START Extracted text
Locations   First results

We are getting a first overview of the project, in which the artist initially dealt with the cities Tokyo and Shanghai. As a next step, travels to São Paolo and Dubai will follow subsequent to this exhibition. The examination of the architectures and their formal structuring in Cologne, Berlin, Frankfurt/Main and New York gave Marina Herrmann the idea of investigating how the cultural differences of cities can be compared to each other in this age of globalization by the means of their architecture.
 
Cityscapes constitute their own chapter in the history of arts, especially since the development of cartography. You all now Cologne‘s oldest city map, the Mercator map from 1571, which posed a revolution in art and media history because it historically was the first map showing a bird‘s eye view. Of course, you also all know the cityscapes from Canaletto and contemporaries from the 18th century. Those are panoramic pictures with meticulous attention to realistic details. Here, it all was about the realism in the time before the invention of photography.
Later, photography took this representational function from painting and thus opened up the possibility for painting to head towards abstraction and modernism, approximately 100 years ago.
END Extracted text
START Listed records
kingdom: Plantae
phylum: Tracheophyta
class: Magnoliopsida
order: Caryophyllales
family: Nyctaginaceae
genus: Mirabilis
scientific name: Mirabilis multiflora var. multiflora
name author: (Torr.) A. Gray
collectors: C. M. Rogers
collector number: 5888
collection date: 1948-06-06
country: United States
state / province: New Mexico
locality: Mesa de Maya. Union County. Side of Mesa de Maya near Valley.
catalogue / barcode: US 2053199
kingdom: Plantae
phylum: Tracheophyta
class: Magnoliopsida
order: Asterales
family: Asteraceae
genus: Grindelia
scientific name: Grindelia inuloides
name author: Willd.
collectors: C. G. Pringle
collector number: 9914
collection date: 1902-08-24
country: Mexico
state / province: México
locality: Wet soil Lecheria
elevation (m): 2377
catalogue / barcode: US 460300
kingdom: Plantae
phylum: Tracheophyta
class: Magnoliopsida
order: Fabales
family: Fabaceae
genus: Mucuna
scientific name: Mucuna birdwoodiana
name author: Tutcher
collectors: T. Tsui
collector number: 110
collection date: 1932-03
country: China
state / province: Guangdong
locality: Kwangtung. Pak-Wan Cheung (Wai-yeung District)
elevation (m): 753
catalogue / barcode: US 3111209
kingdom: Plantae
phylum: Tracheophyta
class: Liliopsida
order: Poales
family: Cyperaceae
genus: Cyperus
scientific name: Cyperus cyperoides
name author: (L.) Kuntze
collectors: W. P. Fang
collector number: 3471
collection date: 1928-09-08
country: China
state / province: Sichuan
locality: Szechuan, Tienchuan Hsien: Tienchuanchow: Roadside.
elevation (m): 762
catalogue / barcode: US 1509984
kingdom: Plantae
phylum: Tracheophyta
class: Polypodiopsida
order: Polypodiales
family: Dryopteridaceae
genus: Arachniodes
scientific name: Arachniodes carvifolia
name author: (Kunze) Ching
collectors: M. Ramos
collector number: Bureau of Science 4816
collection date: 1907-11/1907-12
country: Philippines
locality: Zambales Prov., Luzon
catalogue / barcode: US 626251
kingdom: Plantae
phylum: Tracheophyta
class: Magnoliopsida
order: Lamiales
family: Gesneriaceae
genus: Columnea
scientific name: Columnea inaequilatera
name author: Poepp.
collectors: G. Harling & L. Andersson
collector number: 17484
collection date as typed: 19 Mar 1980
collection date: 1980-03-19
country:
END Listed records
> Set task 1
Retype the cityscapes passage from the words "Locations   First" through the words "of their architecture.".
> Set task 2
Which cities does the cityscapes passage mention? List each one once.

> Expected output 1
Locations   First results

We are getting a first overview of the project, in which the artist initially dealt with the cities Tokyo and Shanghai. As a next step, travels to São Paolo and Dubai will follow subsequent to this exhibition. The examination of the architectures and their formal structuring in Cologne, Berlin, Frankfurt/Main and New York gave Marina Herrmann the idea of investigating how the cultural differences of cities can be compared to each other in this age of globalization by the means of their architecture.

> Expected output 2
Tokyo, Shanghai, São Paolo, Dubai, Cologne, Berlin, Frankfurt/Main, New York